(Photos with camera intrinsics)
▶

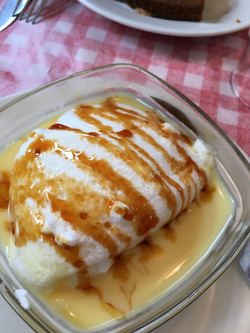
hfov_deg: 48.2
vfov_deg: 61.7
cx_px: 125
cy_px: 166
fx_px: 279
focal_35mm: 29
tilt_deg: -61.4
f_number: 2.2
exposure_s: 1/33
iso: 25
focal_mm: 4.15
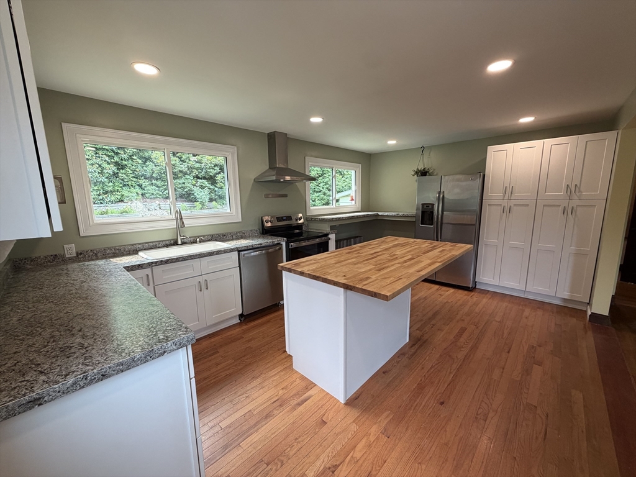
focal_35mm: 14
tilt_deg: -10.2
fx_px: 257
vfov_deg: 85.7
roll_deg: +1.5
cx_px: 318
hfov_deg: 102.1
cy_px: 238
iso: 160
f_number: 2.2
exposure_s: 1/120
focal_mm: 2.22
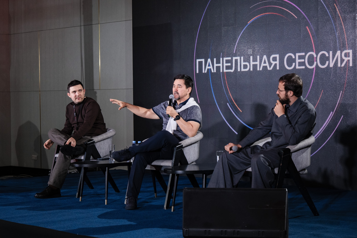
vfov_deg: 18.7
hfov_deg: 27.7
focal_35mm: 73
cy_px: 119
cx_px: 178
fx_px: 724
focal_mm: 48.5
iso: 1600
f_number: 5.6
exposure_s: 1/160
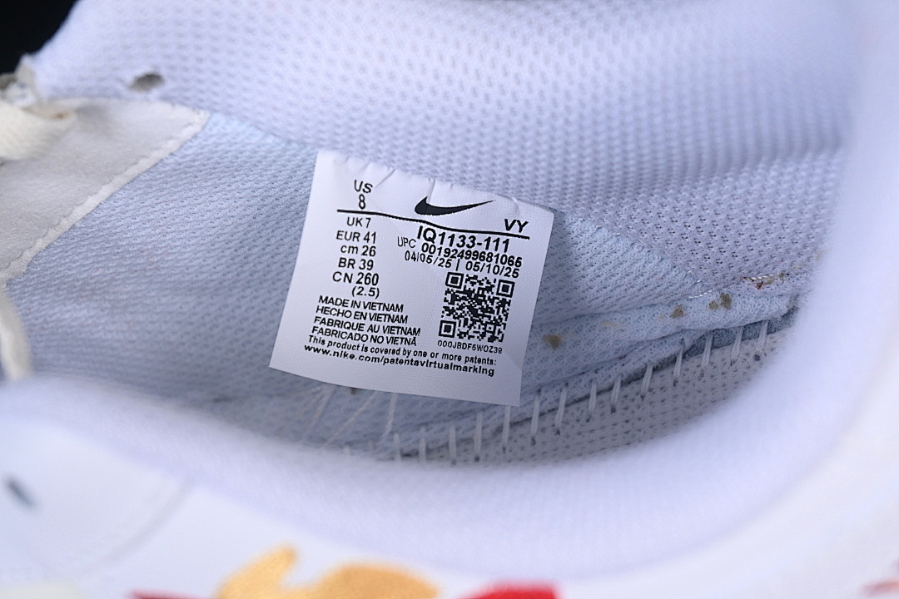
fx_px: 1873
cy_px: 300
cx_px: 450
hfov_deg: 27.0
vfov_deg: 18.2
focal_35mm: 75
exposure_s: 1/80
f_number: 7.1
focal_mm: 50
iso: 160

◀

# TASK GOAL
Repeat the records word for word and drop any pictures.

# WRITTEN REPLY
hfov_deg: 48.2
vfov_deg: 61.7
cx_px: 125
cy_px: 166
fx_px: 279
focal_35mm: 29
tilt_deg: -61.4
f_number: 2.2
exposure_s: 1/33
iso: 25
focal_mm: 4.15
focal_35mm: 14
tilt_deg: -10.2
fx_px: 257
vfov_deg: 85.7
roll_deg: +1.5
cx_px: 318
hfov_deg: 102.1
cy_px: 238
iso: 160
f_number: 2.2
exposure_s: 1/120
focal_mm: 2.22
vfov_deg: 18.7
hfov_deg: 27.7
focal_35mm: 73
cy_px: 119
cx_px: 178
fx_px: 724
focal_mm: 48.5
iso: 1600
f_number: 5.6
exposure_s: 1/160
fx_px: 1873
cy_px: 300
cx_px: 450
hfov_deg: 27.0
vfov_deg: 18.2
focal_35mm: 75
exposure_s: 1/80
f_number: 7.1
focal_mm: 50
iso: 160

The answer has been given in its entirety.